== TASK ==
Take the lines below beginning at the line that has "21: (495, 252, 5.60)" and stopping after the line that has "32: (733, 316, 5.54)", and print them exactly as they are, with no other lines.

== DATA EXCERPTS ==
——————————

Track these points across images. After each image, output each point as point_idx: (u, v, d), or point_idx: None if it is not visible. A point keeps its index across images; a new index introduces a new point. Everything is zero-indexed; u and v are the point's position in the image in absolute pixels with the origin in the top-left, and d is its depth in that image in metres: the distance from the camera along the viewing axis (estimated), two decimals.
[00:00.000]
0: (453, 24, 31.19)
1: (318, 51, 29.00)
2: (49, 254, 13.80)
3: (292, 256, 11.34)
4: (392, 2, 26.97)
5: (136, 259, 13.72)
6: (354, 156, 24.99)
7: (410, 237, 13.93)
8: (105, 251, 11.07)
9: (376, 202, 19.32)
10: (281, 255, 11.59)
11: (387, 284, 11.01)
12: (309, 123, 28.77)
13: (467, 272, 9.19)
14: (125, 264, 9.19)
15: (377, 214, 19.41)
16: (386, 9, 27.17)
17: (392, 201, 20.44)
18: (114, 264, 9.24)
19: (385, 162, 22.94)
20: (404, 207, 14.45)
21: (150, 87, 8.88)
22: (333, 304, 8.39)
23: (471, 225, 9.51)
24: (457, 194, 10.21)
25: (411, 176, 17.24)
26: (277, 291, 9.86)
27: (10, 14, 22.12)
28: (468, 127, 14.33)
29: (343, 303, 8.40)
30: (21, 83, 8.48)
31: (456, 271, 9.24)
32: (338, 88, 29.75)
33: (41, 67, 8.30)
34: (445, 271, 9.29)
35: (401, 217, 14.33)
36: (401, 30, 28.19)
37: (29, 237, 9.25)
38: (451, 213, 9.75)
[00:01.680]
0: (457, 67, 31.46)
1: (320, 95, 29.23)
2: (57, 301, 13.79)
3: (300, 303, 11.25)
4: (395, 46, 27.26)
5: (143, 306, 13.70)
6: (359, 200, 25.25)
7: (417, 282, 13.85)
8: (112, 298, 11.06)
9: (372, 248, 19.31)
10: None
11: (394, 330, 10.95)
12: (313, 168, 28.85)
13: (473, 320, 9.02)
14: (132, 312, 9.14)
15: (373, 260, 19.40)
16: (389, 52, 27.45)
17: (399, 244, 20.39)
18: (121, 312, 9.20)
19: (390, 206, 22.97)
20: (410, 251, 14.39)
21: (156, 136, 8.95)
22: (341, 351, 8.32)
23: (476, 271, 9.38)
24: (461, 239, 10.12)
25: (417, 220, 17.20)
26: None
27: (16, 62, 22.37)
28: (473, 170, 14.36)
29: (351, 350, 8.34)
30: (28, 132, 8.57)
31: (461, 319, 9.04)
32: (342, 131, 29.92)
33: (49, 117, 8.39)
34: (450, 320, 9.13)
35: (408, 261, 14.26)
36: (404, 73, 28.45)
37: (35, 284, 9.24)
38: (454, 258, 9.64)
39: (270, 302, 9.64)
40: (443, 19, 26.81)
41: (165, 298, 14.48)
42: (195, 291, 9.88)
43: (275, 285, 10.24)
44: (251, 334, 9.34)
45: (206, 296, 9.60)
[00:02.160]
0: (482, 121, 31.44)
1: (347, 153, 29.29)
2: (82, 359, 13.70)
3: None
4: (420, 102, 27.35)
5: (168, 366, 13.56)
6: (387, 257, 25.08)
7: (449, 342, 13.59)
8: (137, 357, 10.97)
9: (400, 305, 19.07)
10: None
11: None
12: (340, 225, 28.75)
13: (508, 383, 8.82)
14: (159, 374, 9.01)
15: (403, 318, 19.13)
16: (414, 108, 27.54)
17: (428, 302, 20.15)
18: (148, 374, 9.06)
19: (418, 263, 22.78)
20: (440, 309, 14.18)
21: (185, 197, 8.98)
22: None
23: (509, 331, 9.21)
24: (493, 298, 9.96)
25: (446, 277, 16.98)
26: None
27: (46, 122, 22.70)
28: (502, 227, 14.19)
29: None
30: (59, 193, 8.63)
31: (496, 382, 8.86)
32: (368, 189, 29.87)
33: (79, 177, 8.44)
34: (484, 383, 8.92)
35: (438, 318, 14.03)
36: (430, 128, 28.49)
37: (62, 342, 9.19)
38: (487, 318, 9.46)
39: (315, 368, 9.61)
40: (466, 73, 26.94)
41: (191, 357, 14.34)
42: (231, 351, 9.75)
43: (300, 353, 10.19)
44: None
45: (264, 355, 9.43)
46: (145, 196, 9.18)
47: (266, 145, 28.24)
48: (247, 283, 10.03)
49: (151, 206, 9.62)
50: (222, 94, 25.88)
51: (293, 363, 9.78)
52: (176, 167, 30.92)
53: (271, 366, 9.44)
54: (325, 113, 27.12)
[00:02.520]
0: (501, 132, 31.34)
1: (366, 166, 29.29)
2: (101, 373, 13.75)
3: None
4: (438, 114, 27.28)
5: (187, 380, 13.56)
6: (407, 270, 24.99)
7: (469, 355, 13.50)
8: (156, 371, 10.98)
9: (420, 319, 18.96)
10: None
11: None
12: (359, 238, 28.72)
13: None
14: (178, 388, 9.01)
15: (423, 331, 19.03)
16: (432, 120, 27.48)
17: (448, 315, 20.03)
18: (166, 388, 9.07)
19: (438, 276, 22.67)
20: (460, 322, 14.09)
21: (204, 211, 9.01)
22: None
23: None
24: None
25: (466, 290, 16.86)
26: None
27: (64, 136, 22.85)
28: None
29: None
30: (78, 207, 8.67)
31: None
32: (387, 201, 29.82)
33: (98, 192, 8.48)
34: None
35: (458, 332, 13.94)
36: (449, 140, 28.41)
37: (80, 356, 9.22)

——————————

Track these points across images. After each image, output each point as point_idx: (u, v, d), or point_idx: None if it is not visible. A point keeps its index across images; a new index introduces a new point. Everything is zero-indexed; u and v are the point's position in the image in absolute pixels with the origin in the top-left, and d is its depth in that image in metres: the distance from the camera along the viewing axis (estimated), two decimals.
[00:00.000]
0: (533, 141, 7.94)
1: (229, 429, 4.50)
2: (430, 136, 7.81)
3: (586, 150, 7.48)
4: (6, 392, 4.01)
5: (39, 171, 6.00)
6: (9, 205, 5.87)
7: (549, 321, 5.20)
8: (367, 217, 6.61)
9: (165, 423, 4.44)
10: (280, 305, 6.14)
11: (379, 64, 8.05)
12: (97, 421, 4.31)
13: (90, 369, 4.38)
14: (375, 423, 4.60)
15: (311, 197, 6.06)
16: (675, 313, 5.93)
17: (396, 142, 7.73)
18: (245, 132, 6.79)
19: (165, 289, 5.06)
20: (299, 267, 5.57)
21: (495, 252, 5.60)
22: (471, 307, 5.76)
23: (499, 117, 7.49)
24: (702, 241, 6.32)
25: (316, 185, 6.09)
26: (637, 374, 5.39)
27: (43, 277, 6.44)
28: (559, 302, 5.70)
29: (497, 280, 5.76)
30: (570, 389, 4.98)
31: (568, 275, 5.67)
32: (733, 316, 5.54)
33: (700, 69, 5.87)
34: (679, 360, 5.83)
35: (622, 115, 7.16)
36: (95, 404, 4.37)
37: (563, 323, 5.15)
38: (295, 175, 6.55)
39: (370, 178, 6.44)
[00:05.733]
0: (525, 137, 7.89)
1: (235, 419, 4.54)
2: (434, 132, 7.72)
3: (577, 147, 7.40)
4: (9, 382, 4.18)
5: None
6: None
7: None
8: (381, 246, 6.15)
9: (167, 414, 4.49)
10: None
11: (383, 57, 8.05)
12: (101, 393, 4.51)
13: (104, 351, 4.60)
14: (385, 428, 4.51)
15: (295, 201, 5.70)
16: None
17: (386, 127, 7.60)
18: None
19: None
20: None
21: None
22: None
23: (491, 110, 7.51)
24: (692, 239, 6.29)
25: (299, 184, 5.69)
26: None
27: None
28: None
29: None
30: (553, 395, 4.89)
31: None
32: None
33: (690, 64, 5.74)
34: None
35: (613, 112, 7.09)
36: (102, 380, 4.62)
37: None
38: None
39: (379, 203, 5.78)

——————————

== RESULT OF THIS TASK ==
21: (495, 252, 5.60)
22: (471, 307, 5.76)
23: (499, 117, 7.49)
24: (702, 241, 6.32)
25: (316, 185, 6.09)
26: (637, 374, 5.39)
27: (43, 277, 6.44)
28: (559, 302, 5.70)
29: (497, 280, 5.76)
30: (570, 389, 4.98)
31: (568, 275, 5.67)
32: (733, 316, 5.54)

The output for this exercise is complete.